1.    Langkah pertama menentukan sensasi kualitatif
Langkah pertama dalam pemeriksaan sensorik adalah menentukan derajat sejauh mana
keberadaan sensasi kualitatif. Beberapa metode sudah tersedia untuk pemeriksaan
penciuman.
a.    Tes Odor stix – Tes Odor stix menggunakan sebuah pena ajaib mirip spidol yang
menghasilkan bau-bauan. Pena ini dipegang dalam jarak sekitar 3-6 inci dari hidung pasien
untuk memeriksa persepsi bau oleh pasien secara kasar.
b.    Tes alkohol 12 inci – Satu lagi tes yang memeriksa persepsi kasar terhadap bau, tes alkohol
12 inci, menggunakan paket alkohol isopropil yang baru saja dibuka dan dipegang pada jarak
sekitar 12 inci dari hidung pasien.
c.    Scratch and sniff card (Kartu gesek dan cium) – Tersedia scratch and sniff card yang
mengandung 3 bau untuk menguji penciuman secara kasar.
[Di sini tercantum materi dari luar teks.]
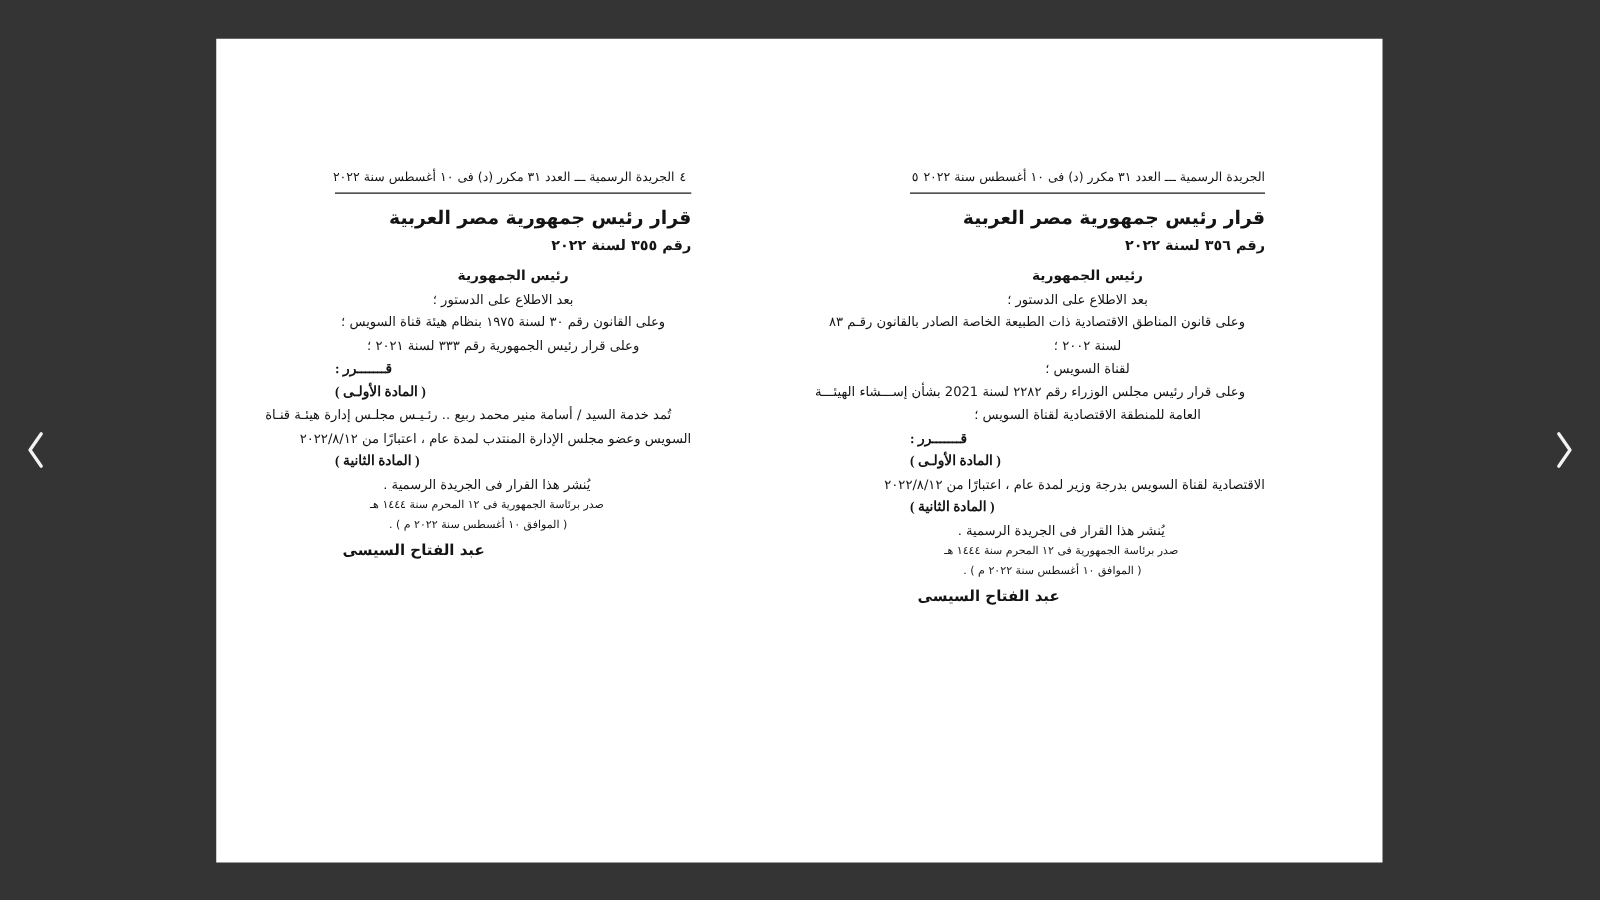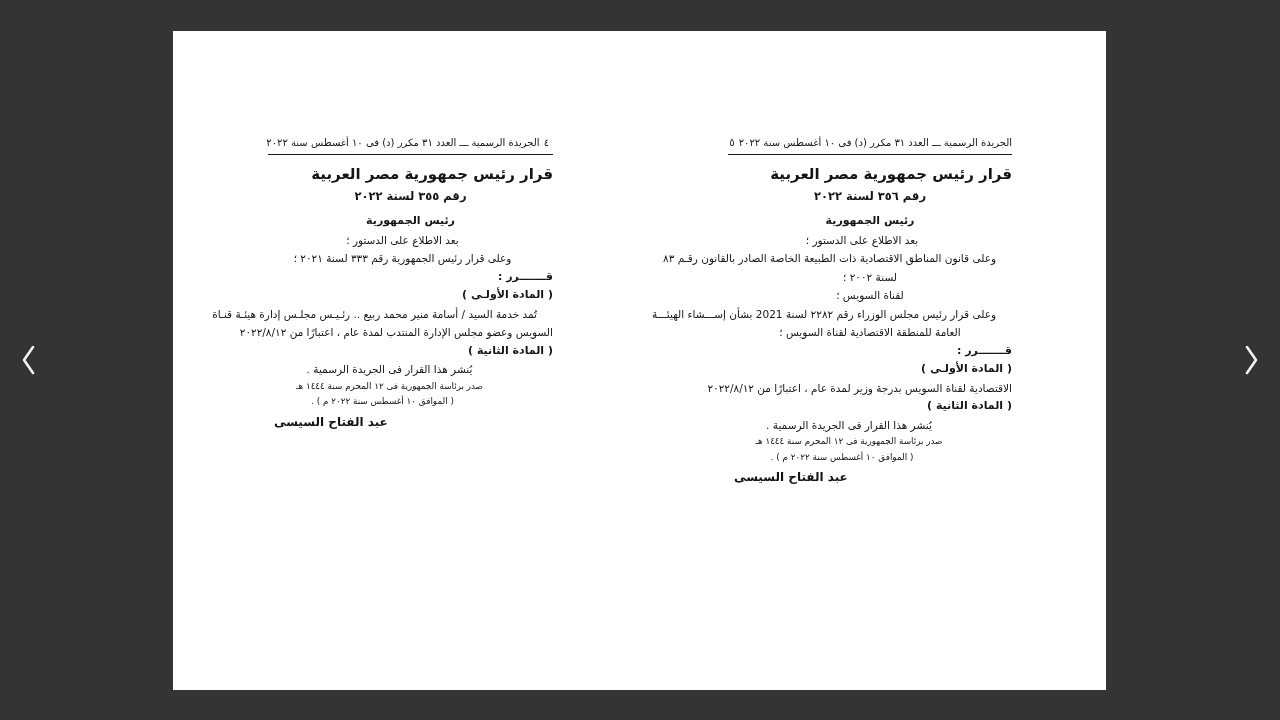--- a/index.html
+++ b/index.html
@@ -6,25 +6,25 @@
   .stage{position:relative;width:1280px;height:720px;background:#343434;font-family:"DejaVu Sans",sans-serif;}
   .sheet{position:absolute;left:173px;top:31px;width:933px;height:659px;background:#ffffff;}
   .page{position:absolute;top:103px;color:#141414;direction:rtl;}
   .page.left-page{left:95px;width:285px;}
   .page.right-page{left:555px;width:284px;}
   .pg-header{display:flex;justify-content:space-between;align-items:flex-end;
     font-size:10px;line-height:14px;height:16px;border-bottom:1.2px solid #1a1a1a;padding-bottom:4px;}
   .pg-num{font-size:10px;padding:0 4px;}
   .pg-head-text{white-space:nowrap;}
   .decree-title{font-size:15px;font-weight:bold;text-align:right;margin:9px 0 0 0;line-height:20px;letter-spacing:0;}
-  .decree-number{font-size:11.5px;font-weight:bold;text-align:center;margin-top:4px;line-height:16px;}
+  .decree-number{font-size:11.5px;font-weight:bold;margin-top:4px;line-height:16px;}
   .decree-lines{margin-top:8px;font-size:10.5px;}
   .ln{line-height:18.5px;min-height:18.5px;text-align:center;white-space:nowrap;}
   .ln.heading{font-weight:bold;font-size:11px;}
-  .ln.center{text-align:right;font-weight:bold;font-size:11px;white-space:normal;}
+  .ln.center{text-align:left;font-weight:bold;font-size:11px;white-space:normal;font-family:Liberation Serif, serif;}
   .ln.i1{padding-right:16px;}
   .ln.i2{padding-right:42px;}
   .ln.i3{padding-right:56px;}
   .ln.just{text-align:justify;text-align-last:justify;}
   .ln.small{font-size:8.8px;line-height:15.5px;min-height:15.5px;}
   .ln.signature{font-weight:bold;font-size:12px;text-align:left;padding-left:6px;line-height:20px;margin-top:2px;}
   .nav-btn{position:absolute;top:336px;width:46px;height:48px;background:transparent;border:none;
     display:flex;align-items:center;justify-content:center;cursor:pointer;padding:0;}
   .nav-btn.prev{left:6px;}
   .nav-btn.next{right:6px;}
@@ -46,20 +46,21 @@
     <section class="page left-page">
       <div class="pg-header">
         <span class="pg-num">٤</span>
         <span class="pg-head-text">الجريدة الرسمية ـــ العدد ٣١ مكرر (د) فى ١٠ أغسطس سنة ٢٠٢٢</span>
       </div>
       <h1 class="decree-title">قرار رئيس جمهورية مصر العربية</h1>
       <div class="decree-number">رقم ٣٥٥ لسنة ٢٠٢٢</div>
       <div class="decree-lines">
           <div class="ln heading">رئيس الجمهورية</div>
           <div class="ln i1">بعد الاطلاع على الدستور ؛</div>
+          <div class="ln i1">وعلى القانون رقم ٣٠ لسنة ١٩٧٥ بنظام هيئة قناة السويس ؛</div>
           <div class="ln i1">وعلى قرار رئيس الجمهورية رقم ٣٣٣ لسنة ٢٠٢١ ؛</div>
           <div class="ln center">قـــــــرر :</div>
           <div class="ln center">( المادة الأولـى )</div>
           <div class="ln i1 just">تُمد خدمة السيد / أسامة منير محمد ربيع .. رئـيـس مجلـس إدارة هيئـة قنـاة</div>
           <div class="ln">السويس وعضو مجلس الإدارة المنتدب لمدة عام ، اعتبارًا من ٢٠٢٢/٨/١٢</div>
           <div class="ln center">( المادة الثانية )</div>
           <div class="ln i2">يُنشر هذا القرار فى الجريدة الرسمية .</div>
           <div class="ln small i2">صدر برئاسة الجمهورية فى ١٢ المحرم سنة ١٤٤٤ هـ</div>
           <div class="ln small i3">( الموافق ١٠ أغسطس سنة ٢٠٢٢ م ) .</div>
           <div class="ln signature">عبد الفتاح السيسى</div>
d.   The University of Pennsylvania Smell Identification Test (UPSIT) – Tes yang jauh lebih baik
dibanding yang lain adalah UPSIT; ia sangat dianjurkan untuk pemeriksaan pasien dengan
gangguan penciuman. Tes ini menggunakan 40 item pilihan-ganda yang berisi bau-bauan
scratch and sniff berkapsul mikro. Sebagai contoh, salah satu itemnya berbunyi “Bau ini
paling mirip seperti bau (a) coklat, (b) pisang, (c) bawang putih, atau (d) jus buah,” dan
pasien diharuskan menjawab salah satu dari pilihan jawaban yang ada. Tes ini sangat reliabel
(reliabilitas tes-retes jangka pendek r = 0,95) dan sensitif terhadap perbedaan usia dan jenis
kelamin. Tes ini merupakan penentuan kuantitatif yang akurat untuk derajat relatif defisit
penciuman. Orang-orang yang kehilangan seluruh fungsi penciumannya akan mencapai skor
pada kisaran 7-19 dari maksimal 40. Skor rata-rata untuk pasien-pasien anosmia total sedikit
lebih tinggi dibanding yang diperkirakan menurut peluang saja karena dimasukannya
sejumlah bau-bauan yang beraksi melalui rangsangan trigeminal.
2.    Langkah ke-dua menentukan ambang deteksi Setelah dokter menentukan derajat sejauh mana
keberadaan sensasi kualitatif, langkah kedua pada pemeriksaan sensorik adalah menetapkan
ambang deteksi untuk bau alkohol feniletil. Ambang ini ditetapkan menggunakan rangsangan
bertingkat. Sensitivitas untuk masing-masing lubang hidung ditentukan dengan ambang
deteksi untuk fenil-teil metil etil karbinol. Tahanan hidung juga dapat diukur dengan
rinomanometri anterior untuk masing-masing sisi hidung.